Algeria's procurement practices make minimal use of counter-trade, laws to encourage local production, or non-competitive bidding practices.
Although Algeria's customs operations are being modernized, in many instances administrative procedures remain arduous. Algerian imports are subject to payment of ad valorem customs duties ranging between 3 percent and 40 percent. A value-added tax of 7, 14, or 21 percent is levied on imports, which are also subject to another import tax, the Taxe Specifique Additionnelle (TSA). This tax ranges from 20 percent to 110 percent. While the VAT is based on the import's purchase price plus customs duties, the TSA excludes the latter in its calculation, and applies primarily to luxury goods.
Algeria's Post, Telephone, and Telecommunications Ministry maintains a monopoly on all telecommunications services. The production, importation, and distribution of equipment are open to the private sector. In the second half of 1999, the Algerian Stock Exchange opened for trading activities. The Exchange, which has a weekly trading session, only lists several companies.
Import licenses are not required, but the importation of certain luxury goods remains restricted because of the state-owned bank's unwillingness to provide all importers with the necessary documents to clear such items through customs.
Algeria's authorities have succeeded to remove virtually all export restrictions. The main exceptions include palm seedlings, sheep, and historical and archaeological artifacts. The Government is encouraging non-hydrocarbon exports, and has established the Algerian Export Insurance and Guarantee Company.

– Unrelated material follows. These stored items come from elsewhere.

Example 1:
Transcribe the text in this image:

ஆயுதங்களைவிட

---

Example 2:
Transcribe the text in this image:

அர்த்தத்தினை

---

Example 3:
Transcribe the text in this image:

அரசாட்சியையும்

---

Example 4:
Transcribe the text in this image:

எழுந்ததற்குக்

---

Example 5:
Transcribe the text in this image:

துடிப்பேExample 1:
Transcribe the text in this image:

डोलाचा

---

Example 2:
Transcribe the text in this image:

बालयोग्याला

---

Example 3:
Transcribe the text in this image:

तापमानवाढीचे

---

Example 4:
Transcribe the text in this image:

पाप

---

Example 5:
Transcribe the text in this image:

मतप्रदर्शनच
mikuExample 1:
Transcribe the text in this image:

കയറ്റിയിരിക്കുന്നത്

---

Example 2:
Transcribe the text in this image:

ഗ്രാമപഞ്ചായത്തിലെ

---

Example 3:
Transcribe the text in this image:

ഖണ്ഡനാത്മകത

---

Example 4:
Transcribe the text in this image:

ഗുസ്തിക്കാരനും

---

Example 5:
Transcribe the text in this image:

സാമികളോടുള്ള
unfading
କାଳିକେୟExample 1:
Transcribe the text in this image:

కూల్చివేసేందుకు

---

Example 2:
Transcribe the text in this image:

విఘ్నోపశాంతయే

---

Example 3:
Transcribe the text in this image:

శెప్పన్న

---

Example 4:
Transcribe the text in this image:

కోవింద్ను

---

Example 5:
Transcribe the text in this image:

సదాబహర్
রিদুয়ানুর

Equipment and machinery brought into Algeria temporarily for the purpose of a specific project or exhibition are exempt from payment of customs duties and taxes. In order to obtain such a waiver, importers must complete a customs form, which they must subsequently present to the customs authorities when the goods are re-exported.
All imported products must be labeled in Arabic. Imported drugs must receive authorization from the Ministry of Health and Population prior to being distributed locally. Such drugs must have been marketed in their country of origin prior to being sold in Algeria. Algeria's Customs Service has imposed more stringent controls over food imports, and regulates the minimum validity period of imported foodstuffs.

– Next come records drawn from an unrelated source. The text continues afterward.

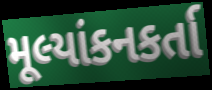
મૂલ્યાંકનકર્તાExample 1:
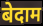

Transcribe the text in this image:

बेदाम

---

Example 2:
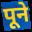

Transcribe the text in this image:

पूने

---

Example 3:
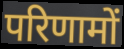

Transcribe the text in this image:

परिणामों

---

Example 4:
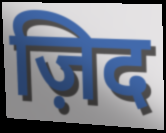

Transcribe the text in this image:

ज़िद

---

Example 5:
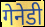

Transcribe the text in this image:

गेनेडी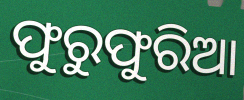
ଫୁରୁଫୁରିଆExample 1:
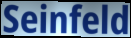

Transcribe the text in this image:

Seinfeld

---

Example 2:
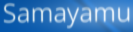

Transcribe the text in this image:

Samayamu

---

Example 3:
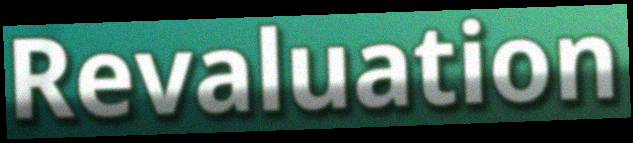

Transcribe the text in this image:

Revaluation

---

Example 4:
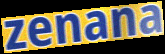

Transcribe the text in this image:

zenana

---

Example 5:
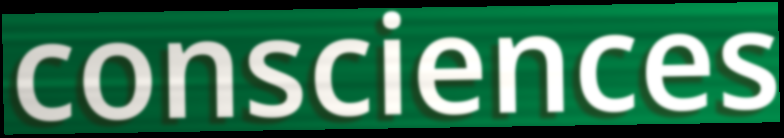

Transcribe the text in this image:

consciences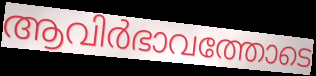
ആവിർഭാവത്തോടെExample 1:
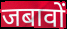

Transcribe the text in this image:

जबावों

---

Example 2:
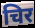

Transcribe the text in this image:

चिर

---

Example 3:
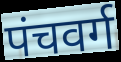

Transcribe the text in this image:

पंचवर्ग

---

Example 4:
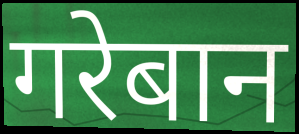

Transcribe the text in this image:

गरेबान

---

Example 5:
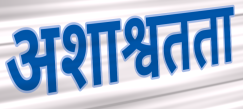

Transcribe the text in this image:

अशाश्वतताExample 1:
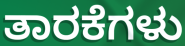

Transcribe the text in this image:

ತಾರಕೆಗಳು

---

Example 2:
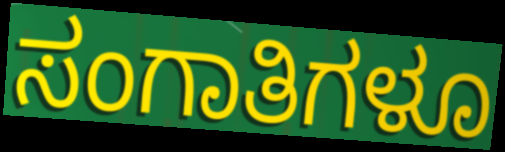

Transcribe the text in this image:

ಸಂಗಾತಿಗಳೂ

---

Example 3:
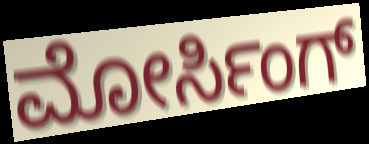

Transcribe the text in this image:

ಮೋರ್ಸಿಂಗ್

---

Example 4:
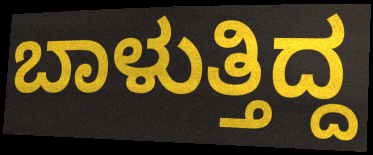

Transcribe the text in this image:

ಬಾಳುತ್ತಿದ್ದ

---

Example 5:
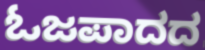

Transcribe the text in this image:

ಓಜಪಾದದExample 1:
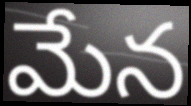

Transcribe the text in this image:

మేన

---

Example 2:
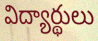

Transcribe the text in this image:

విద్యార్థులు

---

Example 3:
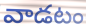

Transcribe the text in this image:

వాడటం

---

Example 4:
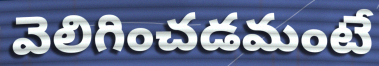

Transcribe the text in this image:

వెలిగించడమంటే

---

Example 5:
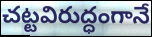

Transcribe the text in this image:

చట్టవిరుద్ధంగానేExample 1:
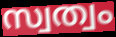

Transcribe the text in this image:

സ്വത്വം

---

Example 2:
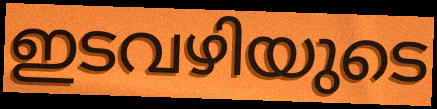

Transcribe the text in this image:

ഇടവഴിയുടെ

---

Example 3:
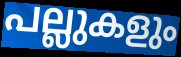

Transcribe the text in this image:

പല്ലുകളും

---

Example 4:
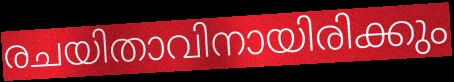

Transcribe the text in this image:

രചയിതാവിനായിരിക്കും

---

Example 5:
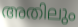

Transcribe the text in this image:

അതിലും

Free Trade Zones/Warehouses
In April 1997, the Government designated the site of Bellara (in the Jijel district, near the port of Djendjen) as a free trade zone. Foreign investors in this zone are exempt from taxes and customs duties.
Membership in Free Trade Arrangements
In 1989, Algeria, Tunisia, Morocco, Mauritania, and Libya formed the Arab Maghreb Union (UMA). The countries agreed on a free trade agreement, but no timetable has been established. Moreover, international sanctions imposed on Libya have rendered the UMA impotent. In 1998, Algeria finalized an association agreement with the European Union.